This looks like a breaking change on a stable API. Am I wrong? https://github.com/rust-lang/rust/pull/28811



> Rust which has language changes as well

Rust doesn't have backwards incompatible language changes.

> This looks like a breaking change on a stable API.

No. It is a method addition. It is breaking only in the sense that code that didn't explicitly invoke the previous "as_ref" method might call this new method instead. It's the moral equivalent of:

    type A struct { ... }

    type B struct {
        A
    }

    func (a ﹡A) Foo() {}
and then a later version of Go adds a method:

    func (b ﹡B) Foo() {}
Such that code that called Foo() on an instance of ﹡B might call the new method instead. Go can make those changes.


> Compiler changes are the norm in Rust.

Compiler changes are the norm everywhere? I'm not sure what you're trying to say here.

> This looks like a breaking change on a stable API. Am I wrong?

Yes and no.

Rust's policy on breaking changes is that changes that can be fixed by properly qualifying an implicit path are not breaking. Otherwise, adding any method to anything would be a breaking change. In this case, you can use the UFCS syntax to disambiguate.

So it's an "allowed" kind of breakage because not allowing this means freezing the stdlib.

(Go doesn't have this issue due to lack of generics, overloading, and interface-based overloading. Edit: actually, go does too, due to inheritance, but that is easier to avoid and isolate. In rust you can always write client code that breaks if the stdlib adds a method, anywhere. This is true for most typed languages).

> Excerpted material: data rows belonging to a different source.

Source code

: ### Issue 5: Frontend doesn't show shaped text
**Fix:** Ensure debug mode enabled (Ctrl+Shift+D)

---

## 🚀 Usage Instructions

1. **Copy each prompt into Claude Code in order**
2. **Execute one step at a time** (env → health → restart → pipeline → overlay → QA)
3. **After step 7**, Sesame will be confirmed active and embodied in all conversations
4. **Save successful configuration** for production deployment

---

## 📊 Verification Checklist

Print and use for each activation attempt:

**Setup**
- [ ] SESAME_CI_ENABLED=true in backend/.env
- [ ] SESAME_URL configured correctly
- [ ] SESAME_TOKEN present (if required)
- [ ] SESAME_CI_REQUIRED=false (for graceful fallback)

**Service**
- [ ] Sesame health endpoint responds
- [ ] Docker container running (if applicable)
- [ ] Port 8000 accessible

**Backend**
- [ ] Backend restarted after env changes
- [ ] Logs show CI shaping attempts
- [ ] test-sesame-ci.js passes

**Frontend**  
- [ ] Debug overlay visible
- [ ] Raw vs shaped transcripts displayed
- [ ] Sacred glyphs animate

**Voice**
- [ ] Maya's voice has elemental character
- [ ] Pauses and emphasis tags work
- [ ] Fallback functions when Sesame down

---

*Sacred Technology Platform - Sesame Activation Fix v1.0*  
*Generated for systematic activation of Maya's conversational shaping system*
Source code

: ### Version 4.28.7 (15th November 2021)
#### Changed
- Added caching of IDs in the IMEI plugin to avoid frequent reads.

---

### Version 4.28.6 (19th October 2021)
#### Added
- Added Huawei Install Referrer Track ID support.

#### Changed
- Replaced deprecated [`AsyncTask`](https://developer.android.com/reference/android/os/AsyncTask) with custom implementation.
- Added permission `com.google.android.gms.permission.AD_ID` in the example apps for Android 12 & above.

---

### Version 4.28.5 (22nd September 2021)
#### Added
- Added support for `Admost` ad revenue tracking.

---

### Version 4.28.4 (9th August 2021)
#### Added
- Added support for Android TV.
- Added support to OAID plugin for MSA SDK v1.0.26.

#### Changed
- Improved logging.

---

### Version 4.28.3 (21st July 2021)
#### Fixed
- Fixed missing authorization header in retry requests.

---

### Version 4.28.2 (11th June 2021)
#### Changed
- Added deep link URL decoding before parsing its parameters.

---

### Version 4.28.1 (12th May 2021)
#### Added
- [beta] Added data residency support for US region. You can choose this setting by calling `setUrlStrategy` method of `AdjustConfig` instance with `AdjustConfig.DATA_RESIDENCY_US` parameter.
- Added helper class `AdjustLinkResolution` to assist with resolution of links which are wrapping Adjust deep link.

Anything that has the chance of practically breaking things is still run through crater (which tests impact on the ecosystem) and as you can see that PR had minimal impact.


> Go doesn't have this issue

Steve has pointed out that go did have this issue as it has a limited level of auto-deref, which it has changed in the past: implementations performed two levels of auto-deref when executing methods when the spec only requires one, the implementations were changed to only allow a single auto-deref: https://golang.org/doc/go1.4#methodonpointertopointer


Right. However, as I mentioned in the edit, you can still be careful about avoiding breaking changes through inheritance and autoderef in the evolution of Go's stdlib. It forbids very specific types of methods from being added, and if you avoid that, you can continue to add methods as if nothing is wrong.

Rust (and C++, because SFINAE, and many other languages), on the other hand, technically has a breaking change each time any method is added to any public type in the stdlib. It's always possible that the client lib was using a trait method of the same name, and now has to fully qualify the method call.